— Что случилось, Ян? — хватает меня за руку, но я тут же шарахаюсь от ее прикосновений. Противно, мерзко. Тошнит от нее. — Что с Софией?
— Тебе какое дело? — бросаю я и шагаю в открывшуюся пустую кабинку лифта.
— Если ты собираешься идти против Вадима, не забудь, что у нас есть сын. Не навреди ему, пожалуйста.
— Удивительно, что мне об этом напоминаешь ты, мать года, — нажимаю кнопку первого этажа, чтобы поскорее не видеть эту дрянь. И как я мог думать, что любил ее? Зачем я упрекал Соню, что она причастна к моему разрыву с Ириной? Я такой идиот. Господи, какой я идиот. Вместо того, чтобы схватить Сонечку, забрать ее себе, убедить, что со мной ей ничего не грозит, я демонстрировал свое раненное эго и пытался самоутвердиться.

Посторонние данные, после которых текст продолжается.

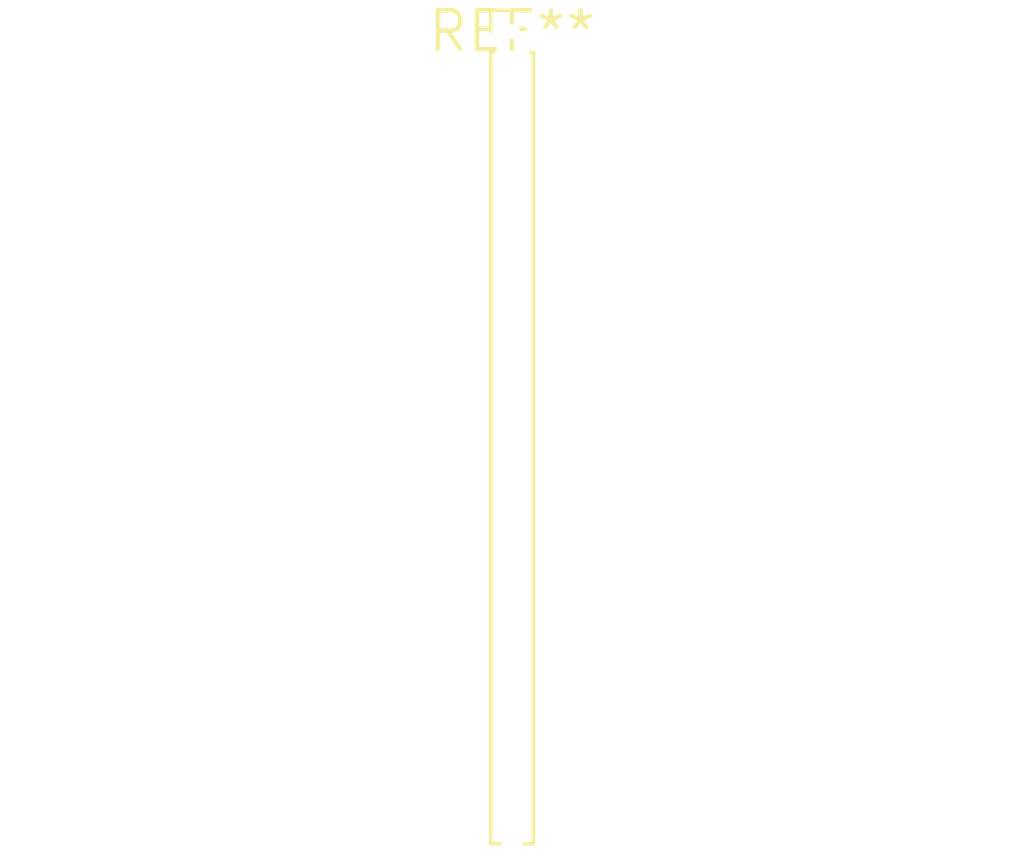
<source format=kicad_pcb>
(kicad_pcb (version 20240108) (generator pcbnew)

  (general
    (thickness 1.6)
  )

  (paper "A4")
  (layers
    (0 "F.Cu" signal)
    (31 "B.Cu" signal)
    (32 "B.Adhes" user "B.Adhesive")
    (33 "F.Adhes" user "F.Adhesive")
    (34 "B.Paste" user)
    (35 "F.Paste" user)
    (36 "B.SilkS" user "B.Silkscreen")
    (37 "F.SilkS" user "F.Silkscreen")
    (38 "B.Mask" user)
    (39 "F.Mask" user)
    (40 "Dwgs.User" user "User.Drawings")
    (41 "Cmts.User" user "User.Comments")
    (42 "Eco1.User" user "User.Eco1")
    (43 "Eco2.User" user "User.Eco2")
    (44 "Edge.Cuts" user)
    (45 "Margin" user)
    (46 "B.CrtYd" user "B.Courtyard")
    (47 "F.CrtYd" user "F.Courtyard")
    (48 "B.Fab" user)
    (49 "F.Fab" user)
    (50 "User.1" user)
    (51 "User.2" user)
    (52 "User.3" user)
    (53 "User.4" user)
    (54 "User.5" user)
    (55 "User.6" user)
    (56 "User.7" user)
    (57 "User.8" user)
    (58 "User.9" user)
  )

  (setup
    (pad_to_mask_clearance 0)
    (pcbplotparams
      (layerselection 0x00010fc_ffffffff)
      (plot_on_all_layers_selection 0x0000000_00000000)
      (disableapertmacros false)
      (usegerberextensions false)
      (usegerberattributes false)
      (usegerberadvancedattributes false)
      (creategerberjobfile false)
      (dashed_line_dash_ratio 12.000000)
      (dashed_line_gap_ratio 3.000000)
      (svgprecision 4)
      (plotframeref false)
      (viasonmask false)
      (mode 1)
      (useauxorigin false)
      (hpglpennumber 1)
      (hpglpenspeed 20)
      (hpglpendiameter 15.000000)
      (dxfpolygonmode false)
      (dxfimperialunits false)
      (dxfusepcbnewfont false)
      (psnegative false)
      (psa4output false)
      (plotreference false)
      (plotvalue false)
      (plotinvisibletext false)
      (sketchpadsonfab false)
      (subtractmaskfromsilk false)
      (outputformat 1)
      (mirror false)
      (drillshape 1)
      (scaleselection 1)
      (outputdirectory "")
    )
  )

  (net 0 "")

  (footprint "PinHeader_1x27_P1.00mm_Vertical" (layer "F.Cu") (at 0 0))

)

</source>
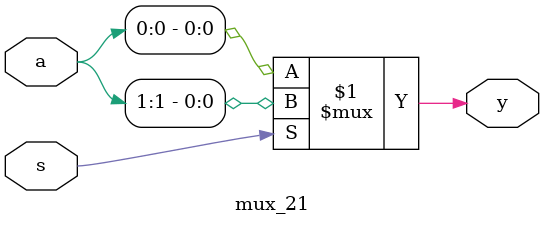
<source format=v>
`timescale 1ns / 1ps

module mux_16x1(a,s,y);
input [15:0]a;
input [3:0]s;
output y;
wire [3:0]p;
mux_8x1 u0(a[7:0],s[2:0],p[0]);
mux_8x1 u1(a[15:8],s[2:0],p[1]);

mux_21 u2(p[1:0],s[3],y);
endmodule


module mux_8x1(a,s,y);
input [7:0]a;
input [2:0]s;
output y;
wire [1:0]p;
mux_4x1 u0(a[3:0],s[1:0],p[0]);
mux_4x1 u1(a[7:4],s[1:0],p[1]);

mux_21 u2(p[1:0],s[2],y);
endmodule


module mux_4x1(a,s,y);
input [3:0]a;
input [1:0]s;
output y;
wire [1:0]p;
mux_21 u0(a[1:0],s[0],p[0]);
mux_21 u1(a[3:2],s[0],p[1]);

mux_21 u2(p[1:0],s[1],y);
endmodule


module mux_21(a,s,y);
input [1:0]a;
input s;
output y;
assign y = s?a[1]:a[0];
endmodule
</source>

Надо было сказать Соне, что люблю ее. Чтобы даже не думала ехать домой. Я должен был сам забрать Нику. Никакая Маргарита Алексеевна, и уж тем более Ваденька, не остановили бы меня.
Пока иду до машины на парковке, успеваю себя облить всеми возможными эпитетами. Жаль, что это не помогает.
Уже в салоне авто прожигаю взглядом здание бизнес-центра. Я уничтожу Макарского. Заставлю ублюдка ходить с протянутой рукой по Москве. Я знаю, что это в моих силах. Война, значит, война. Не я ее начал. И с Ириной надо вопрос решить. О сыне заговорила сразу после обжиманий с Вадимом. Горю от гнева.
Достаю телефон из кармана джинсов и открываю раздел “избранное” в списке контактов. Более того, этот человек отмечен у меня еще и на “экстренный случай”. Нажимаю на имя и звоню. Идут длинные гудки. Жду ответа. Вряд ли он спит в понедельник до трех часов дня.
— Ясный? Ты живой после субботы? — ржет в трубку Красин. И хотя мне горестно на душе и хочется рвать и метать, но от голоса этого придурка мне становится как-то теплее и спокойнее. Я знаю, что он поможет мне.
— К сожалению, — ворчу в телефон, но улыбаюсь. — Помнишь, мы с тобой разговаривали насчет Макарского?
— Еще ни разу не бухал до потери памяти, — смеется, а я закатываю глаза. Вроде человек высокую должность занимает. В костюмчиках должен на “Бентли” ездить, а разгильдяй самый натуральный. Но не бестолочь. Скорее, машина для уничтожения противников.
— Твое предложение еще в силе? — спрашиваю, в надежде, что тот наш диалог не был шутливой формой поддержки.
— Конечно. Ясный, ты же знаешь, что я слов на ветер не бросаю. Я вообще мало говорю. У нас на разговоры Савин есть.